EDITORIAL

Getting it wrong


It's amazing, with all the historical resources available, that somebody could get something so wrong - especially a general readership publication such as U.S. News & World Report, which this week published a double issue dedicated to "The Year 1000: what life was like in the last millennium."

In the section called "Heroes: fearless, devout and terrifying," the following caption jumps out: "In converting Kievan Rus, Vladimir made Russia what it is today."

Unfortunately, there's more.

The sidebar on Grand Prince Vladimir (referred to as "king" in another sidebar) is titled "A trader in theology; The mercantile origins of Russian orthodoxy"; it incorrectly notes that Volodymyr converted his subjects "to the Eastern Orthodox branch of Christianity" and in the next paragraph informs readers that his "choice was by no means a foregone conclusion" as "there were Catholics among Vladimir's ancestors."
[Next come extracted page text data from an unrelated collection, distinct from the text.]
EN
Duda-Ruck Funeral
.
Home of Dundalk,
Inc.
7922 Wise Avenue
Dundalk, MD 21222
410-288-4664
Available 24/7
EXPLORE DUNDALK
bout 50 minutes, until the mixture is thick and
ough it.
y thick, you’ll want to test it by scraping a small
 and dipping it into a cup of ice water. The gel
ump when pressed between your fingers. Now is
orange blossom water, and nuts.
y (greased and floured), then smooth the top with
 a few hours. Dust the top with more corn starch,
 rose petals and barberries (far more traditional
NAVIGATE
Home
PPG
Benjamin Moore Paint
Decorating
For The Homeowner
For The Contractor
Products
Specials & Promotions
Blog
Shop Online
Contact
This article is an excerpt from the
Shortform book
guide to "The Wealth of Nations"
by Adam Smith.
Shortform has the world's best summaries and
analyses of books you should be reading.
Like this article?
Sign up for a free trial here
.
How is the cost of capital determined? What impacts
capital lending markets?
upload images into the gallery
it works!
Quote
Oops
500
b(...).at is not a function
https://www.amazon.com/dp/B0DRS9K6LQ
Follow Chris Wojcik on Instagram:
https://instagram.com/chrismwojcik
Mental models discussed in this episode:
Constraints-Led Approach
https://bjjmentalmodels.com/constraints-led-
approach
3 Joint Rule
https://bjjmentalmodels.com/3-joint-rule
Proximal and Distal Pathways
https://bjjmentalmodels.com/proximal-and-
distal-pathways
Don't the magazine's editors know the distinction between Rus' and Russia? Doesn't anybody at the newsmagazine know history or know how to consult good historical sources? Doesn't anyone realize that there was no Orthodoxy or Catholicism yet, that Volodymyr the Great adopted Christianity before the schism?

A timeline in the first millennium issue gives the following information: "980 - With the help of Vikings, Vladimir establishes the first Russian dynasty in Kiev." And then there is a fold-out map that identifies what should properly be called Kyivan Rus' as Kievan Russia, followed by the description, in parentheses, "Viking descendants," leading one to think there were no people on those territories before the Vikings arrived. A fact box on "Viking Kingdoms" notes that the Vikings "went ... east to settle in Russia."
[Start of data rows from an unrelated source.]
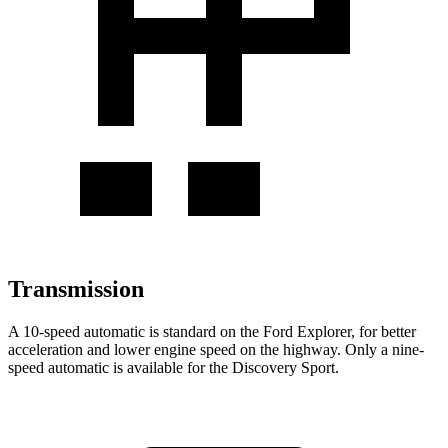
Transmission
A 10-speed automatic is standard on the Ford Explorer, for better
acceleration and lower engine speed on the highway. Only a nine-
speed automatic is available for the Discovery Sport.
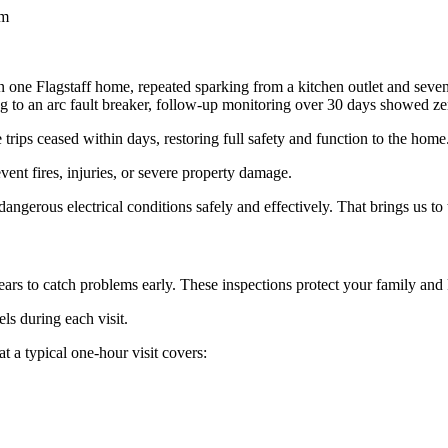
em
 one Flagstaff home, repeated sparking from a kitchen outlet and seven
ng to an arc fault breaker, follow-up monitoring over 30 days showed ze
trips ceased within days, restoring full safety and function to the home
vent fires, injuries, or severe property damage.
gerous electrical conditions safely and effectively. That brings us to 
ars to catch problems early. These inspections protect your family an
ls during each visit.
t a typical one-hour visit covers:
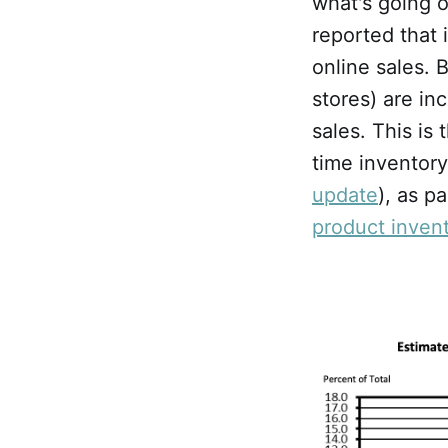
what's going o
reported that 
online sales. 
stores) are i
sales. This is 
time inventor
update
), as p
product invent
Oh, boy. Kind of makes your head spin, doesn't it? This, unfortunately, is what passes for history on the pages of our magazines. There's just no way this can be considered educational, or informative, or even useful. Furthermore, such "reporting" can only be perceived as a disservice to readers.

And, there's more.

Next we took a look at the on-line version of the magazine, which included lists of sources for more information - all of them, you guessed it, Russian: the Russian Embassy in Washington, the Russian Studies Program at Bucknell University (which is linked to the site of none other than the Moscow Patriarchate of the Russian Orthodox Church), something called Russia.Net., and others. Need we say more?
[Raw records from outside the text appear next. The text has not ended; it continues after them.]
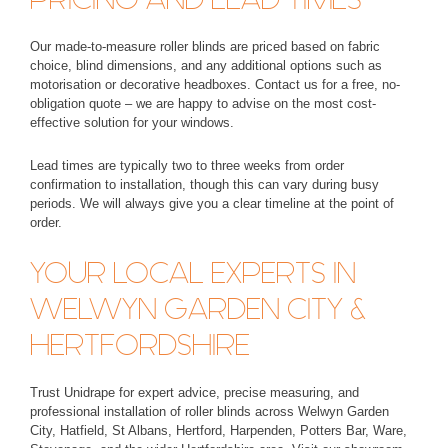
Our made-to-measure roller blinds are priced based on fabric
choice, blind dimensions, and any additional options such as
motorisation or decorative headboxes. Contact us for a free, no-
obligation quote – we are happy to advise on the most cost-
effective solution for your windows.
Lead times are typically
two to three weeks
from order
confirmation to installation, though this can vary during busy
periods. We will always give you a clear timeline at the point of
order.
YOUR LOCAL EXPERTS IN
WELWYN GARDEN CITY &
HERTFORDSHIRE
Trust Unidrape for expert advice, precise measuring, and
professional installation of roller blinds across Welwyn Garden
City, Hatfield, St Albans, Hertford, Harpenden, Potters Bar, Ware,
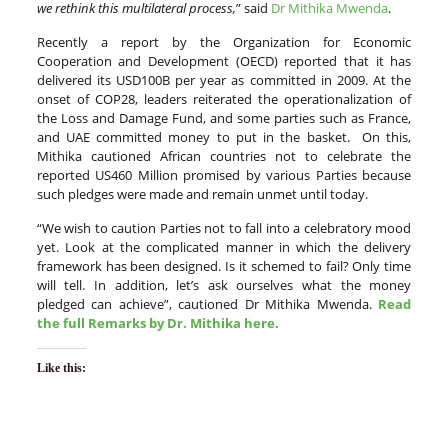
we rethink this multilateral process,
” said
Dr Mithika Mwenda
.
Recently a report by the Organization for Economic
Cooperation and Development (OECD) reported that it has
delivered its USD100B per year as committed in 2009. At the
onset of COP28, leaders reiterated the operationalization of
the Loss and Damage Fund, and some parties such as France,
and UAE committed money to put in the basket. On this,
Mithika cautioned African countries not to celebrate the
reported US460 Million promised by various Parties because
such pledges were made and remain unmet until today.
“We wish to caution Parties not to fall into a celebratory mood
yet. Look at the complicated manner in which the delivery
framework has been designed. Is it schemed to fail? Only time
will tell. In addition, let’s ask ourselves what the money
pledged can achieve”, cautioned Dr Mithika Mwenda.
Read
the full Remarks by Dr. Mithika here.
Like this:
We thought we'd fought this battle back in 1988, when Ukrainians around the world marked the Millennium of Christianity in Kyivan Rus', the first state of the Eastern Slavs, located on the territory of present-day Ukraine. Now, 11 years later, comes this reprehensible article in a major U.S. newsmagazine. It's as if there were no Ukrainian connections to Kyivan Rus', as if there were no Ukrainian sources (what about the Harvard Ukrainian Research Institute's Millennium Project?), almost as if there were no Ukraine. In fact, the only reference to Ukraine is this snippet: "Even today citizens of Kiev, now the capital of independent Ukraine, make pilgrimages to a monument commemorating Vladimir's deed."

Our advice: Save your $3.95 (that's the newsstand price), borrow a copy of the August 16-23 issue of U.S. News & World Report from someone, go to the library or check it out on line (www.usnews.com). Read it, get angry, and write letters to the magazine for getting so many things so wrong and, most importantly, incorrectly attributing the history of Rus' to Russia. The address of the editorial offices: U.S. News & World Report, 1050 Thomas Jefferson St. NW, Washington DC 20007-3837; e-mail: [email protected]

Maybe, just maybe, they'll get it right in time for the next millennium.